(Beginning of Data shown)
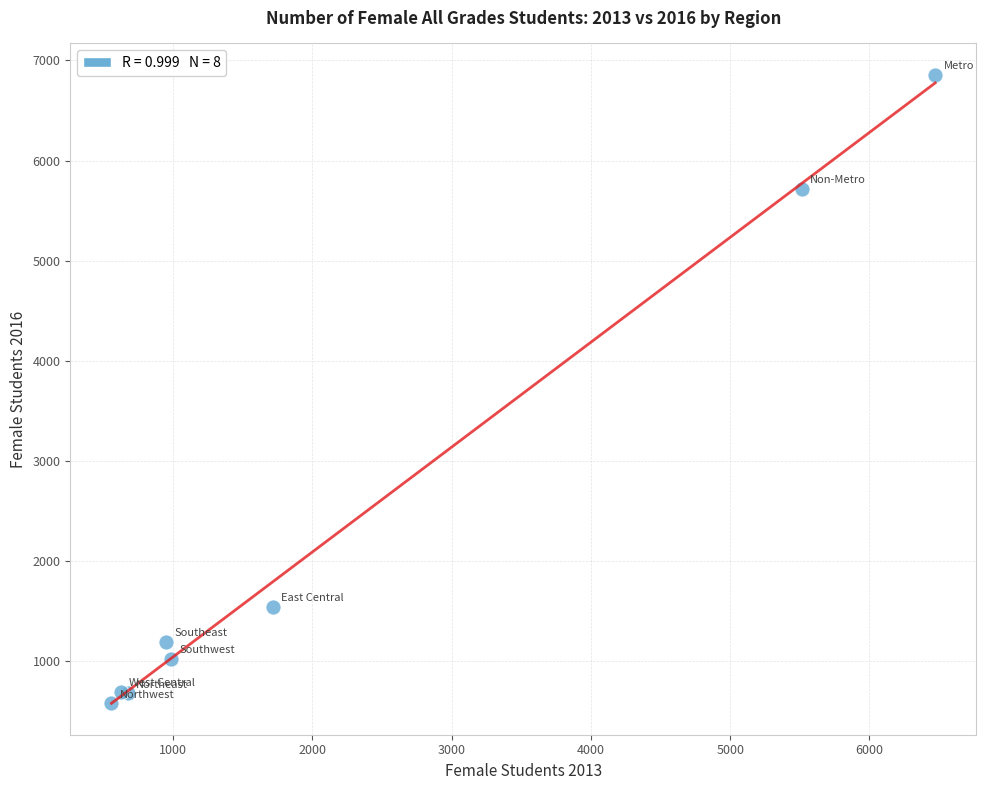

What Y value in the scatter plot is closest to 3719?

5720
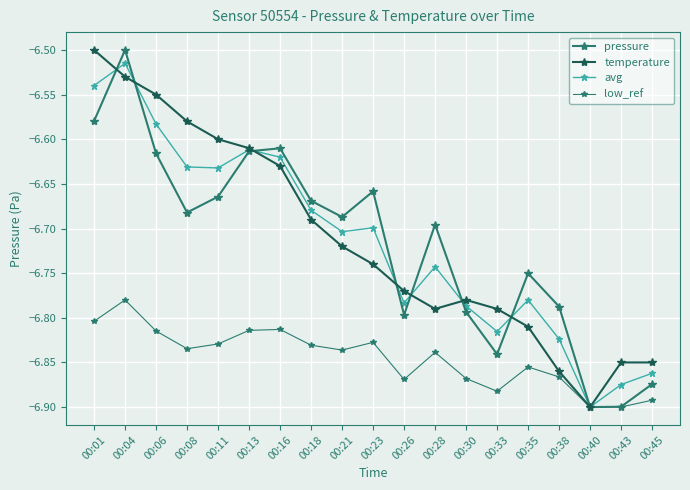

Rank the series at 00:40 from highest to lowest value.

pressure, temperature, avg, low_ref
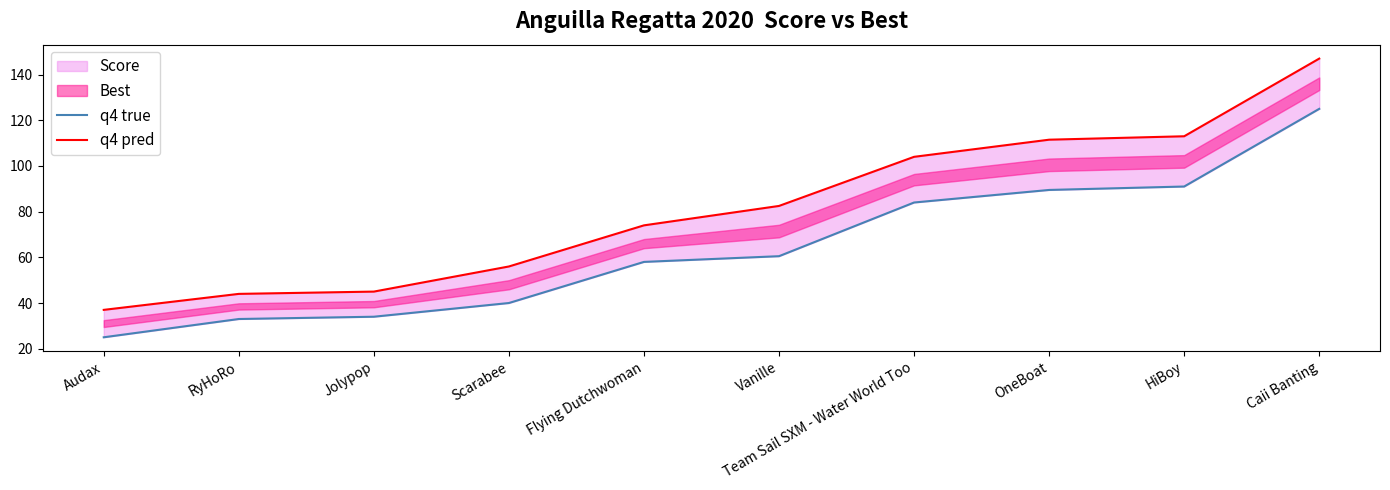

The q4 true series shows 43.8 at Audax. True or false?

False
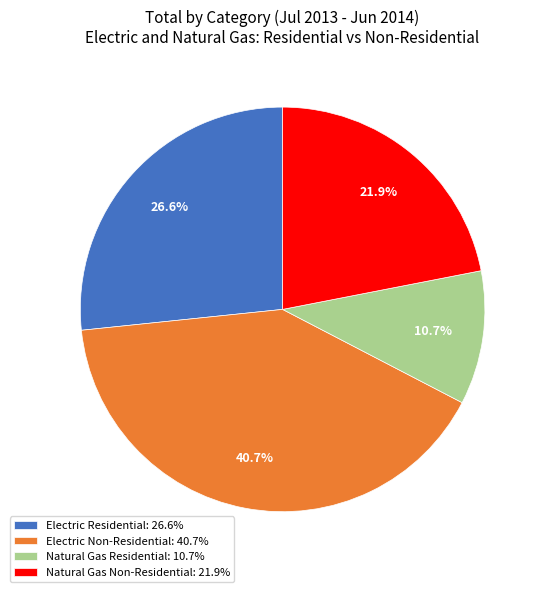

The Electric Non-Residential slice represents 34% of the pie. True or false?

False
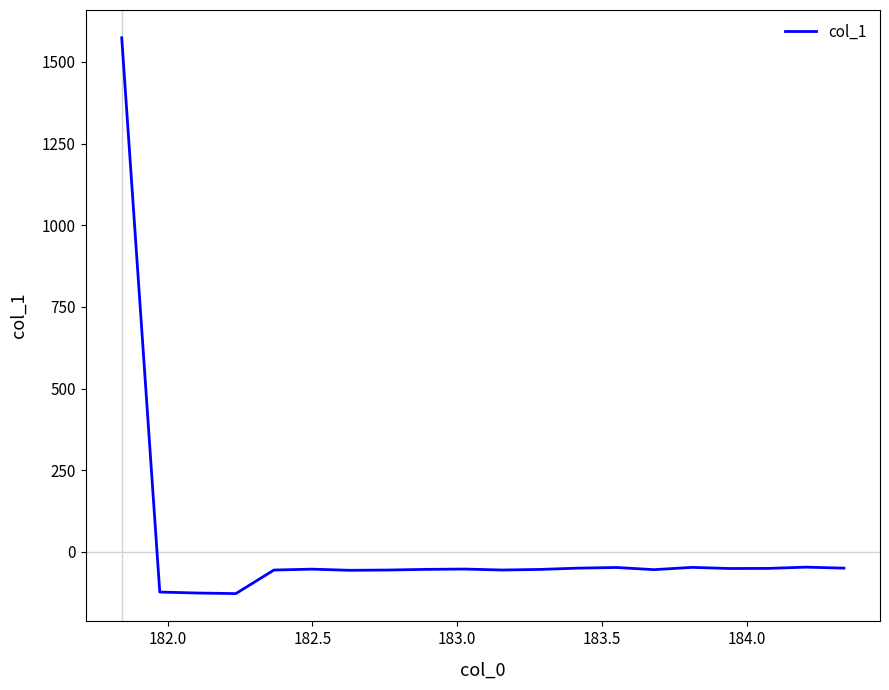

What is the smallest value displayed?

-127.7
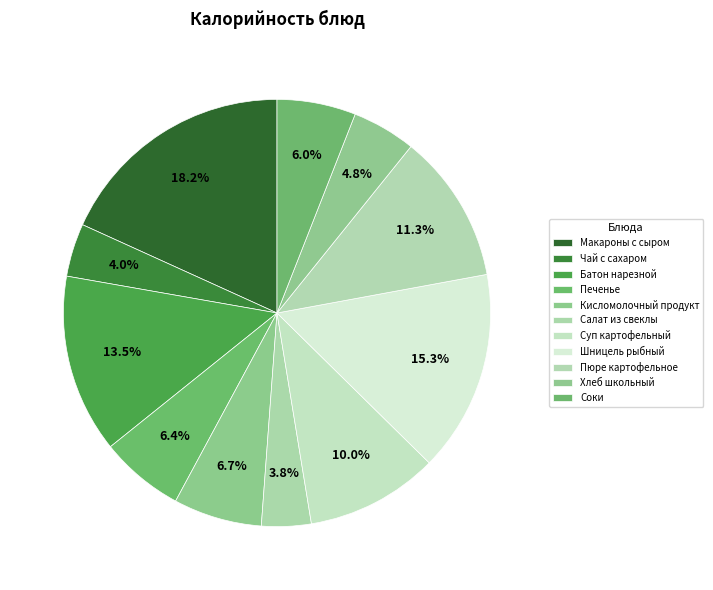

What is the largest slice in the pie chart?

Макароны с сыром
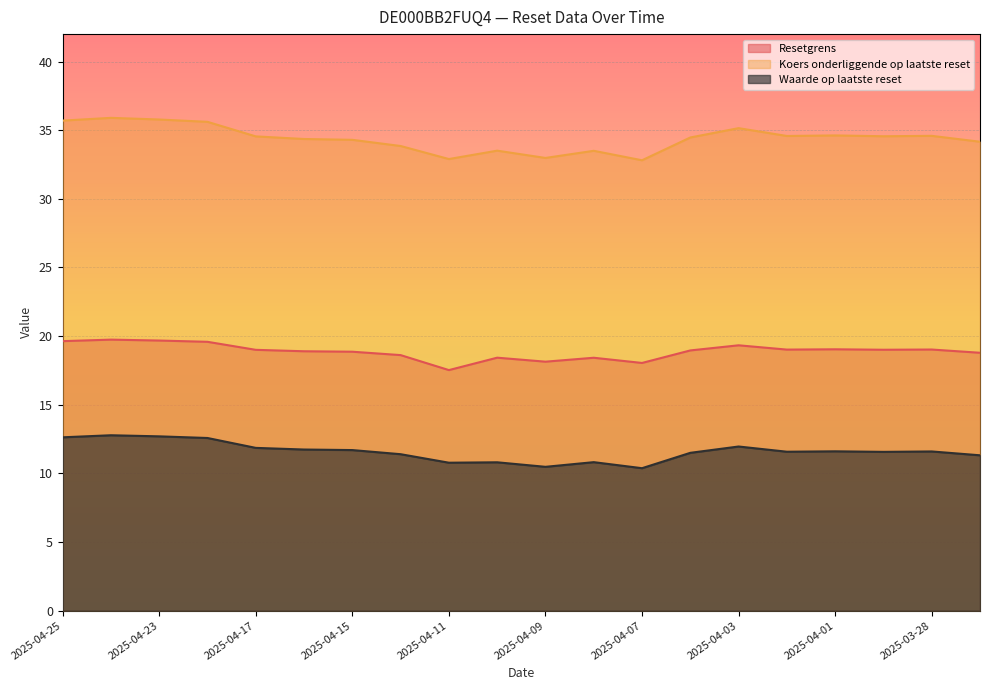

At how many categories does at least one series exceed 16?

20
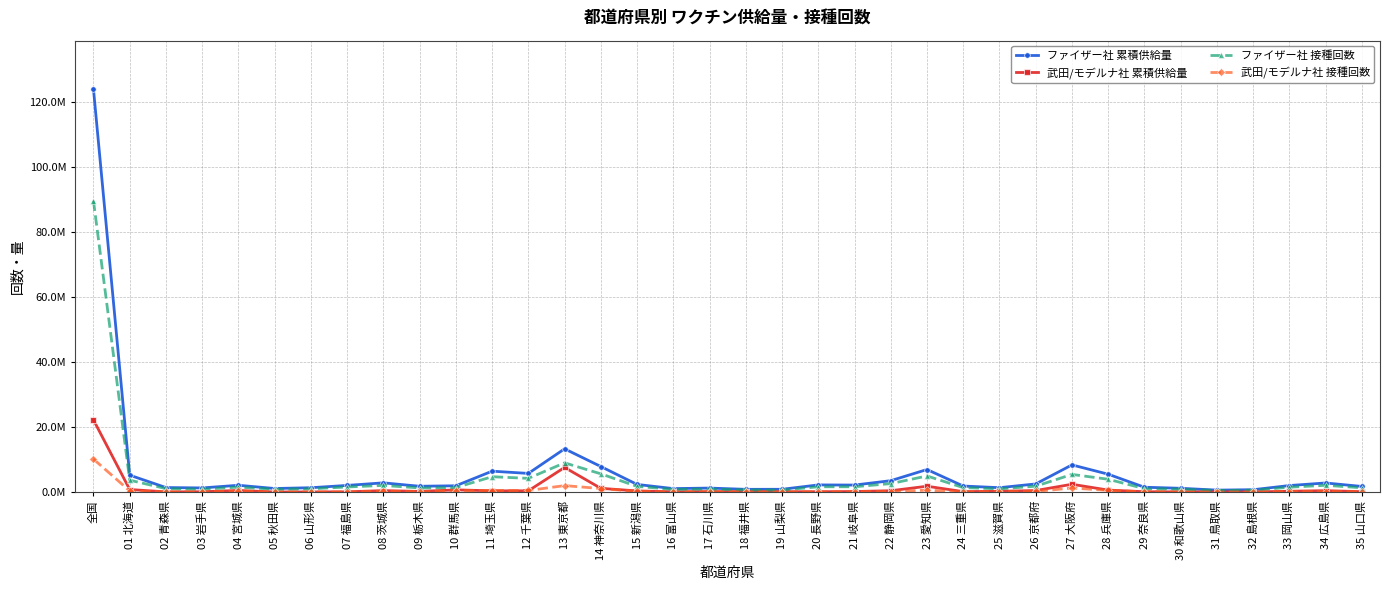

At which category is the sum across all series the highest?

全国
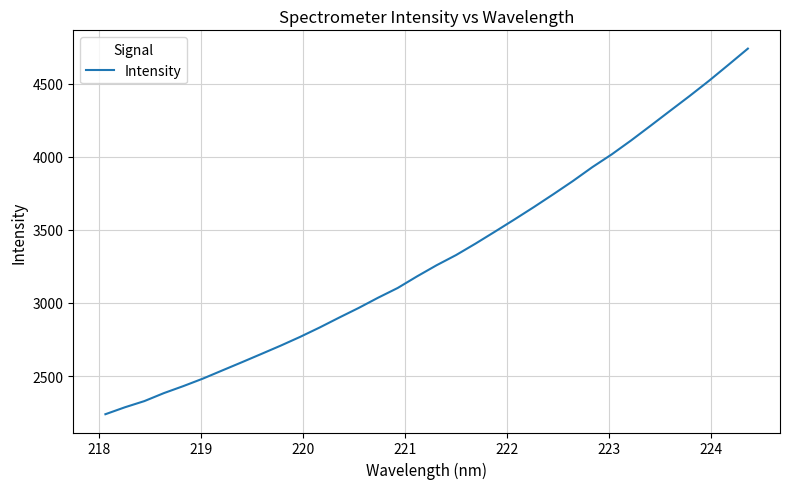

What is the smallest value displayed?

2238.8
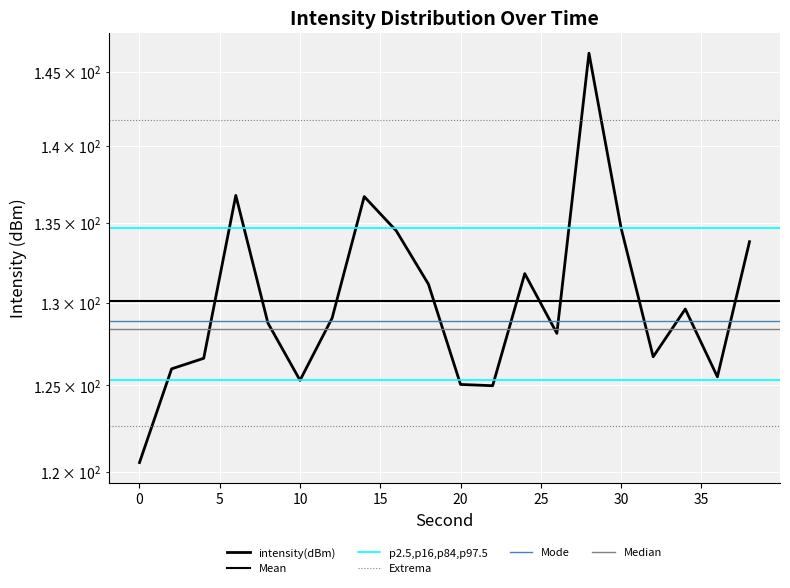

How many data points are above 129?

10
(End of Data shown)
■ What to work on:
Which lines in the items above contain the word "highest"? Pick out each of them and copy it in full.

■ Result of this exercise:
Rank the series at 00:40 from highest to lowest value.
At which category is the sum across all series the highest?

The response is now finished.